Der internationale Frauentag am Dienstag ist ein guter Anlass, um einen Blick auf unsere Einstellung zu Geschlechterrollen zu werfen. Eine wertvolle Quelle dafür ist das International Social Survey Programme (ISSP). Das ISSP 2012 bat Befragte in 40 Ländern anzugeben, wie sehr sie den folgenden Aussagen zustimmen:

  • Eine berufstätige Mutter kann ein genauso herzliches und vertrauensvolles Verhältnis zu ihren Kindern finden wie eine Mutter, die nicht berufstätig ist.
  • Ein Kind, das noch nicht zur Schule geht, wird wahrscheinlich darunter leiden, wenn seine Mutter berufstätig ist.
  • Alles in allem: Das Familienleben leidet darunter, wenn die Frau voll berufstätig ist.
  • Einen Beruf zu haben ist ja ganz schön, aber das, was die meisten Frauen wirklich wollen, sind ein Heim und Kinder.
  • Hausfrau zu sein ist genauso erfüllend, wie gegen Bezahlung zu arbeiten.
  • Der Mann und die Frau sollten beide zum Haushaltseinkommen beitragen.
  • Die Aufgabe des Mannes ist es, Geld zu verdienen, die der Frau, sich um Haushalt und Familie zu kümmern.
  • Auch wenn beide Eltern voll berufstätig sind, ist es besser, wenn die Verantwortung für den Haushalt und die Kinder hauptsächlich bei der Frau liegt.

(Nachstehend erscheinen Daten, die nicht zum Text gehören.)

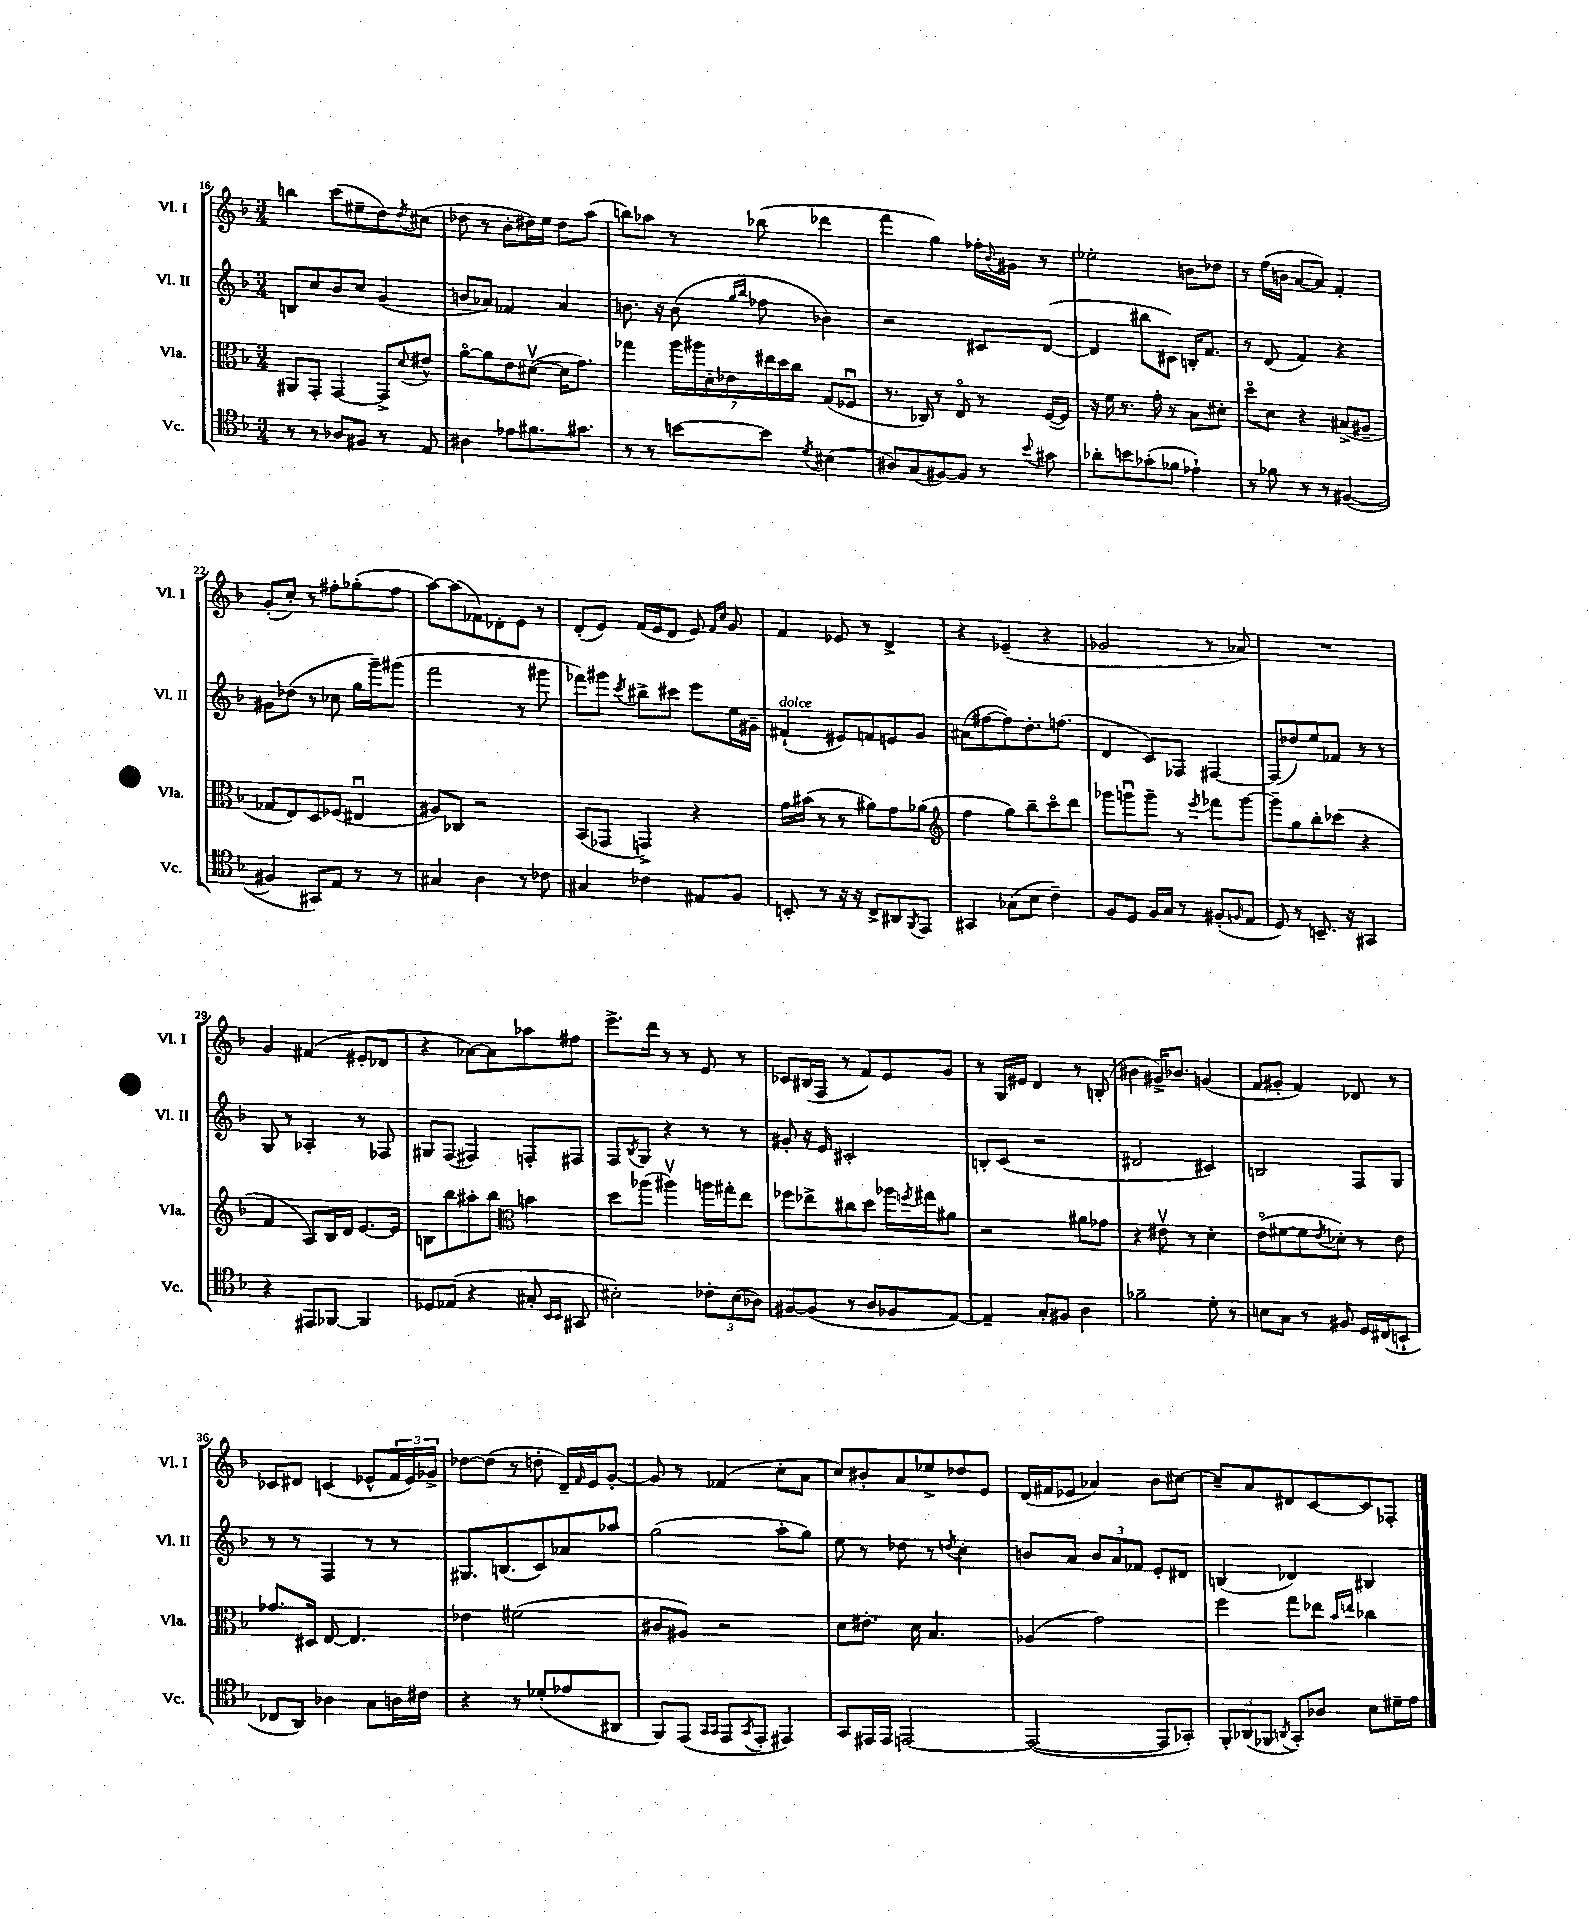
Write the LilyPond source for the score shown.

<<
\new StaffGroup <<
\new Staff = "s0" \with { instrumentName = "Vl. I" shortInstrumentName = "Vl. I" } {
    \clef treble \key f \major \numericTimeSignature \time 3/4
    b''4 c'''8( eis''8-- d''8) \acciaccatura { d''8 } cis''8( |
    des''8 r8 bes'8-. dis''16) e''16 dis''8 a''8( |
    b''8) aes''8 r8 bes''8( des'''4 |
    f'''4 g''4) fes''16-. \appoggiatura { bes'8 } gis'16 r8 |
    ees''2-. b'8 des''8 |
    r8 f''16( b'16 a'8~ a'8) f'4-. |
    g'8-.( c''8-.) r8 fis''8-. ges''8-.( fis''8 |
    a''8~) a''8( fes'8) des'8-. e'8 r8 |
    d'8-.( e'8) f'16( e'16 d'8 e'8) \grace { f'16 c''16 } g'8 |
    f'4 ees'8 r8 d'4-> |
    r4 ees'4--( r4 |
    ges'2 r8 aes'8) |
    R2. |
    g'4 fis'4( eis'8-. des'8 |
    r4 aes'8~) aes'8 aes''8 fis''8 |
    e'''8.-> d'''16 r8 r8 e'8 r8 |
    ces'8 bis16( f16 r8 f'8) e'8 g'8 |
    r8 g16 eis'16 d'4 r8 b8-.( |
    bis'4 gis'16->) bes'8. g'4( |
    f'8 gis'8-. f'4) des'8 r8 |
    ces'8 dis'8 c'4( ees'8-^ \tuplet 3/2 { f'16 ees'16) ges'16-> } |
    des''8~ des''8( r8 d''8-. d'16--) \grace { f'16 } e'16 g'8~-. |
    g'8 r8 fes'4( c''8-. a'8 |
    c''8) bis'8-. a'8 ees''8-> des''8 e'8 |
    d'16( fis'16 ees'8 aes'4) bes'8 cis''8~ |
    cis''8-- a'8 dis'8 c'8~ c'8 fes8-. \bar "|." |
}
\new Staff = "s1" \with { instrumentName = "Vl. II" shortInstrumentName = "Vl. II" } {
    \clef treble \key f \major \numericTimeSignature \time 3/4
    b8 c''8 bes'8 c''8 g'4( |
    b'8 aes'8) fes'4 aes'4 |
    b'8. r16 b'8( \grace { g''16 bes''16 } fes''8 bes'4) |
    r2 cis'8 d'8~( |
    d'4 bis''8 cis'8) b16-. f'8. |
    r8 d'8( f'4) r4 |
    gis'8 des''8( r8 ces''8 g''16 g'''16--) gis'''8( |
    f'''2 r8 gis'''8 |
    fes'''8) gis'''8 \acciaccatura { c'''8 } bis''8-> cis'''8 e'''8 e''16 gis'16-- |
    fis'4-!^\markup { \italic "dolce" }( eis'8) f'8 e'8 g'8 |
    ais'8( fis''8~ fis''8) d''8.-. f''8.( |
    d'4 c'8) fes8 fis4~ |
    fis8( des''8) e''8 fes'8 r8 r8 |
    g8 r8 aes4-. r8 fes8 |
    gis8 f8( fis4) f8-. fis8 |
    f8 \acciaccatura { bes8 } g8 r4 r8 r8 |
    gis'8-. r16 e'16 cis'2-. |
    b8-. c'8( r2 |
    dis'2 cis'4) |
    b2 f8 g8 |
    r8 r8 f4 r8 r8 |
    gis8. b8.( c'8) aes'8 aes''8 |
    g''2( a''8-. g''8) |
    e''8 r8 des''8 r8 \acciaccatura { d''8 } c''4-. |
    b'8 a'8 \tuplet 3/2 { b'8 a'8 fes'8 } e'8-. dis'8 |
    b4( des'4) bis4 \bar "|." |
}
\new Staff = "s2" \with { instrumentName = "Vla." shortInstrumentName = "Vla." } {
    \clef alto \key f \major \numericTimeSignature \time 3/4
    ais,8 g,8-. g,4~ g,8-> \appoggiatura { d'8 } eis'8-^ |
    a'8~\flageolet a'8 e'8 dis'8~\upbow( dis'16 g'8.) |
    ges''4 \tuplet 7/4 { a''16 ais''16 d'16-. ees'16 eis''16 d''16 c''16 } g8( fes8\downbow |
    r8. ces16) r8 e8\flageolet r8 f16~( f16) |
    r16 f'16 r8. g'16-. r8 bes8 dis'8-. |
    d''8\flageolet d'8 r4 bis8->( ais8-- |
    ges8 e8) d8 fes8( eis4\downbow |
    ais8) ces8 r2 |
    bes,8( ges,8 g,4->) r4 |
    g'16 bis'16( r8 r8 ais'8) g'8 aes'8( |
    \clef treble f''4 g''8) bes''8-- c'''8\flageolet d'''8 |
    ges'''8 g'''8\downbow g'''8-- r8 \acciaccatura { e'''8 } fes'''8 g'''8~ |
    g'''8-- g''8 bes''8-. ces'''8( r4 |
    f'4 a8) bes16 d'16 e'8.~ e'16 |
    b8 bes''8 ais''8-. bes''8 \clef alto b'4 |
    d''8 aes''8( ais''4\upbow) a''16 gis''16-. e''8 |
    fes''8 ees''8-> cis''8 d''8 aes''16 \acciaccatura { f''8 } gis''16 ais'8 |
    r2 ais'8 ges'8 |
    r4 eis'8\upbow r8 d'4-. |
    e'8\flageolet( fis'8~ fis'8 \acciaccatura { e'8 } des'8-.) r8 e'8 |
    ges'8. dis16 e8~ e4. |
    ees'4 fis'2( |
    cis'8 ais8) r2 |
    d'8 eis'8.-. d'16 bes4. |
    aes4( g'2) |
    f''4 g''8 ees''8 \grace { bes'16 e''16 } ces''4 \bar "|." |
}
\new Staff = "s3" \with { instrumentName = "Vc." shortInstrumentName = "Vc." } {
    \clef tenor \key f \major \numericTimeSignature \time 3/4
    r8 r8 aes8 fis8 r8 e8 |
    ais4 ees'8 fis'8. gis'8. |
    r8 r8 b'8~ b'8 \acciaccatura { d'8 } bis4( |
    ais8) g8( fis8~) fis8 r8 \appoggiatura { bes'8 } gis'8 |
    aes'8-. b'8 ges'8-.( fes'8 ees'4-!) |
    r8 fes'8 r8 r8 fis4~( |
    fis4 gis,8) e8 r8 r8 |
    gis4 a4 r8 ces'8 |
    gis4 ces'4 eis8 f8 |
    b,8-. r8 r16 r16 c8-> ais,8 \acciaccatura { f,8 } e,8 |
    gis,4 ges8( bes8 c'4--) |
    f8 d8 f16 g16 r8 fis8-.( \grace { f16 } e8 |
    d8) r8 b,8.-- r16 gis,4 |
    r4 eis,8 fes,8~ fes,4 |
    des8 ees8( r4 gis8-. \grace { bes,16 bes,16 } gis,8 |
    bis2-.) \tuplet 3/2 { ces'8-. bis8( aes8) } |
    fis8~ fis8( r8 a8 fes8 e8~) |
    e4-- g8-. fis8 a4 |
    fes'2-- d'8-. r8 |
    b8 g8 r8 fis8 d16 cis16( b,8-! |
    ces8 a,8) aes4 g8 a16 cis'16 |
    r4 r8 des'8-.( ees'8 ais,8 |
    f,8) e,8( \grace { g,16 g,16 } e,8 \acciaccatura { g,8 } e,8-. eis,4) |
    g,8 eis,16 eis,16 e,2~ |
    e,2~( e,8 ges,8-.) |
    \tuplet 3/2 { f,8-. aes,8( fes,8 } \acciaccatura { a,8 } g,8-.) aes8 bes8 dis'16-- e'16 \bar "|." |
}
>>
>>
\layout { \context { \Score currentBarNumber = #16 } }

Aus den Antworten (eine fünfstufige Skala von "stimme voll und ganz zu" bis "stimme überhaupt nicht zu") lässt sich ein Index bilden, bei dem 0 für volle Zustimmung zu einem traditionellen Frauenbild steht und 1 für volle Zustimmung zu einem modernen Frauenbild. Die erste Grafik zeigt die Mittelwerte für diesen Index pro Land sowie die Streuung in der Verteilung der Antworten. Genauer gesagt stellen die waagrechten Balken den Quartilsabstand dar. Ein Viertel der Befragten liegt links des Balkens, ein Viertel liegt rechts davon, die mittleren 50 Prozent werden durch die Breite des Balkens abgedeckt.

Grafik: Laurenz Ennser-Jedenastik

Am oberen Ende der Verteilung liegen die nordischen Länder sowie einige andere westeuropäische Staaten. Österreich liegt im Mittelfeld der 40 Länder, am unteren Ende finden sich Gesellschaften Osteuropas, Asiens und Lateinamerikas. So weit, so wenig überraschend. Interessant ist hingegen, dass die Streuung der Indexwerte in Österreich besonders hoch ist. Der Quartilsabstand (die Breite des Balkens) ist nur in Deutschland höher. Anders ausgedrückt: Im Mittel haben die Österreicherinnen und Österreicher ein durchschnittlich modernes Frauenbild, aber die Polarisierung bei diesem Thema ist hierzulande größer als in den meisten Ländern.

Die zweite Grafik zeigt die durchschnittlichen Indexwerte pro Land, getrennt nach Geschlecht. Wenig überraschend verfügen Frauen (rote Punkte) meist über ein weniger traditionelles Frauenbild als Männer (blaue Punkte). In der Grafik fällt aber ebenso auf, dass die Geschlechterunterschiede im Allgemeinen dort größer sind, wo insgesamt ein relativ modernes Frauenbild vorherrscht. Wo das Frauenbild im Mittel traditioneller ist, gibt es weniger Unterschiede zwischen Frauen und Männern. Eine mögliche Interpretation dieses Ergebnisses wäre, dass Frauen traditionelle Rollenbilder schneller hinter sich lassen als Männer, wenn sich in einer Gesellschaft mit der Zeit modernere Geschlechterrollen etablieren.

Grafik: Laurenz Ennser-Jedenastik

Zuletzt werfen wir einen Blick auf unterschiedliche Wählergruppen in Österreich. Hier zeigt sich, dass die Einstellungen stark entlang von Parteipräferenzen polarisiert sind. Wer FPÖ wählt, hat typischerweise ein traditionelleres Frauenbild, wer Grün wählt, ein moderneres. Plakativ gesprochen ist der Unterschied zwischen FPÖ- und Grün-Wählerinnen und -Wählern derselbe wie zwischen Ungarn und Frankreich (siehe erste Grafik). SPÖ- und ÖVP-Anhängerinnen und -Anhänger liegen dazwischen – wobei sich bei diesen beiden Parteien ein deutlicher Unterschied zwischen den Geschlechtern ergibt.

Fazit: Die Österreicherinnen und Österreicher haben ein durchschnittlich modernes Frauenbild, die Meinungen zu diesem Thema sind allerdings stark polarisiert und (entlang von Parteiloyalitäten) politisiert.